The Time Traveler's Wife

by Audrey Niffenegger

Published by Macadam/Cage

518 pages, 2003



Let's Do the Time Warp Again

Reviewed by David Abrams


Every so often, a novel lands in my hands as if it fell from the sky -- a happy surprise of literary delights, a book which transports and transfixes me, an original story which creates its own world with what seems like effortless artistry.

Audrey Niffenegger's remarkable debut, The Time Traveler's Wife, is just such a novel.

The Time Traveler's Wife is an infection that pleasantly invades your system and refuses to let go of the imagination even after you turn the last of its 518 pages and move on to the next book on your shelf.

It's the kind of word-of-mouth book that readers cheerfully spread, like a benign virus, to anyone around them willing to lose themselves in a hopelessly romantic story, forsaking most other obligations like work, family and personal hygiene.

Yes, The Time Traveler's Wife is that good.

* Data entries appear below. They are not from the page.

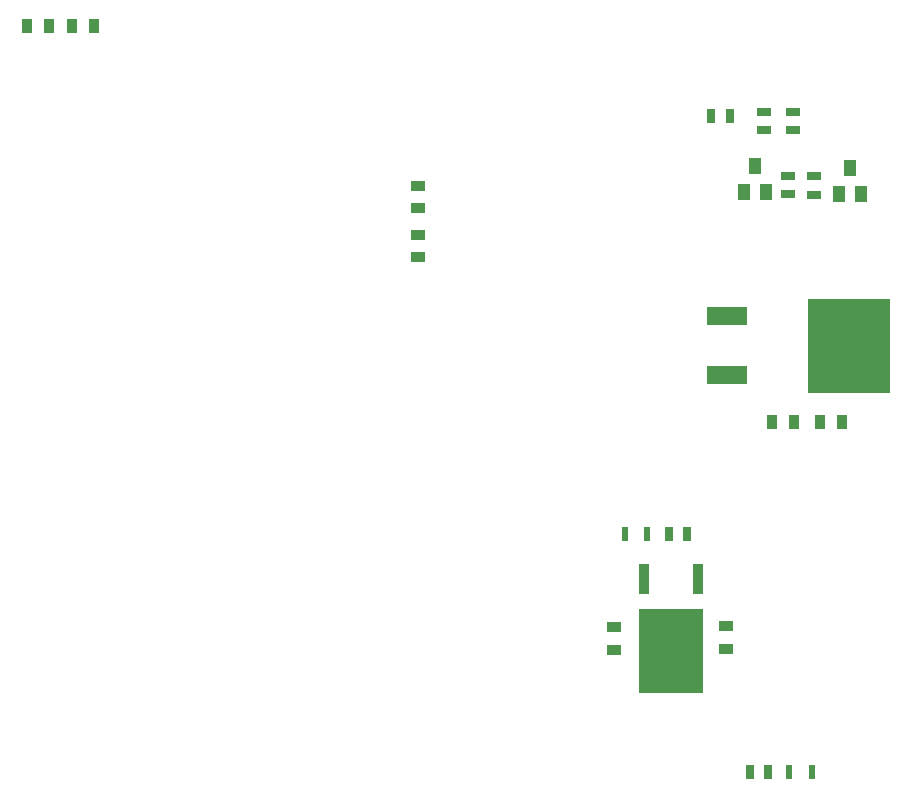
<source format=gtp>
G04*
G04 #@! TF.GenerationSoftware,Altium Limited,Altium Designer,18.1.9 (240)*
G04*
G04 Layer_Color=8421504*
%FSLAX44Y44*%
%MOMM*%
G71*
G01*
G75*
%ADD14R,1.0000X1.4000*%
%ADD15R,0.5000X1.2000*%
%ADD16R,1.3000X0.7000*%
%ADD17R,0.7000X1.3000*%
%ADD18R,7.0000X8.0000*%
%ADD19R,3.5000X1.6000*%
%ADD20R,0.9000X1.3000*%
%ADD21R,1.3000X0.9000*%
%ADD22R,0.9500X2.6000*%
%ADD23R,5.5000X7.1000*%
D14*
X960780Y601140D02*
D03*
X979780D02*
D03*
X970280Y623140D02*
D03*
X880516Y602664D02*
D03*
X899516D02*
D03*
X890016Y624664D02*
D03*
D15*
X919124Y111506D02*
D03*
X938124D02*
D03*
X798830Y313182D02*
D03*
X779830D02*
D03*
D16*
X922020Y670820D02*
D03*
Y655320D02*
D03*
X897890Y670820D02*
D03*
Y655320D02*
D03*
X917702Y616334D02*
D03*
Y600834D02*
D03*
X940054Y616080D02*
D03*
Y600580D02*
D03*
D17*
X853180Y666750D02*
D03*
X868680D02*
D03*
X832364Y313182D02*
D03*
X816864D02*
D03*
X885692Y111506D02*
D03*
X901192D02*
D03*
D18*
X969518Y472694D02*
D03*
D19*
X866518Y447694D02*
D03*
Y497694D02*
D03*
D20*
X292710Y742950D02*
D03*
X273710D02*
D03*
X330810D02*
D03*
X311810D02*
D03*
X923036Y408178D02*
D03*
X904036D02*
D03*
X944778D02*
D03*
X963778D02*
D03*
D21*
X604520Y589280D02*
D03*
Y608280D02*
D03*
X865632Y216052D02*
D03*
Y235052D02*
D03*
X770382Y215290D02*
D03*
Y234290D02*
D03*
X604520Y547420D02*
D03*
Y566420D02*
D03*
D22*
X841442Y274876D02*
D03*
X795842D02*
D03*
D23*
X818642Y214376D02*
D03*
M02*

</source>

And, yes, I'm a self-proclaimed die-hard romantic of the male species who's been known to openly weep at the end of Jane Austen movies, but I'm here to tell you that this chunky book is designed to please everyone in the room -- swooners and cynics alike. It's a love story concealed inside a suspense novel wrapped in a thin veneer of science fiction.

At the center of the story stand two characters, Henry and Clare. I'll let Henry explain their situation:

I met Clare for the first time in October, 1991. She met me for the first time in September, 1977; she was six, I will be thirty-eight. She's known me all her life. In 1991 I'm just getting to know her.

Henry is a Time Traveler who drops in and out of various moments in his life -- sometimes back to the past, sometimes forward to the future. Clare leads a chronologically-normal life. The two of them intersect, in "real time," when Clare is 20 and Henry is 28; however, she's known him -- a much older-version, that is -- since she was a little girl. For years, she's known he was her future husband, so by the time she actually meets the real-time Henry (who's a little befuddled at this strange girl rushing up to him in the Chicago library where he works), Clare practically has their wedding already planned out.

Confused yet? Don't worry, Niffenegger patiently and carefully guides the reader through the tangled narrative.

The story follows the lovers across a timeline shaped like a Mobius strip, alternating between their viewpoints. They do their best to live normal lives, going after the American Dream of steady jobs, witty friends and children of their own. Ultimately, their relationship turns as sweet and tragic as an Emily Dickinson poem.

As you can imagine, The Time Traveler's Wife has the potential to bend your mind with cosmic philosophies which pretzel-twist logic and reality. It's probably the only novel I've ever read which turns discussions about free will and determinism into page-turning entertainment.

Niffenegger never lets her carefully-designed world get out of control. There are certain "rules" to Henry's travel -- for instance, he tries not to tell anyone what will happen to them in the future for fear that he'll return to an altered world; he never travels far outside the time boundaries of his life (in other words, no dinosaurs or medieval knights make appearances in this book); and he revisits events in his life more than once, even if it means watching his mother die a horrible death over and over. He never knows exactly when he'll be taking a trip:

Sometimes it feels as though your attention has wandered for just an instant. Then, with a start, you realize that the book you were holding, the red plain cotton shirt with white buttons, the favorite black jeans and the maroon socks with an almost-hole in the heel, the living room, the about-to-whistle tea kettle in the kitchen: all of these have vanished. You are standing, naked as a jaybird, up to your ankles in ice water in a ditch along an unidentified rural route…You've mislocated yourself again.

Henry eventually seeks help from a doctor who, he hopes, can cure him of his chrono-displacement. The condition seems to be a physical one (no H.G. Wells contraptions or gigawatt-tripping DeLoreans show up in these pages):

I think it's a brain thing. I think it's a lot like epilepsy because it tends to happen when I'm stressed, and there are physical cues, like flashing light, that can prompt it. And because things like running, and sex, and meditation tend to help me stay put in the present.

Niffenegger even allows Henry to visit himself in the past and engage himself in conversations and, briefly, a masturbatory sexual experience. The effect is funny and remarkably poignant at the same time:

I ponder my double. He's curled up, hedgehog style, facing away from me, evidently asleep. I envy him. He is me, but I'm not him, yet. He has been through five years of a life that's still mysterious to me, still coiled tightly waiting to spring out and bite. Of course, whatever pleasures are to be had, he's had them; for me they wait like a box of unpoked chocolates.

The Time Traveler's Wife is like one of those chocolates nestled in brown paper cups -- a rare literary confection that melts in your hand, your mouth and your head. Die-hard romantics will be savoring this one for years to come. | January 2004


David Abrams is a January Magazine contributing editor. He has written for Esquire, Glimmer Train Stories, The Greensboro Review, The Readerville Journal and other literary magazines.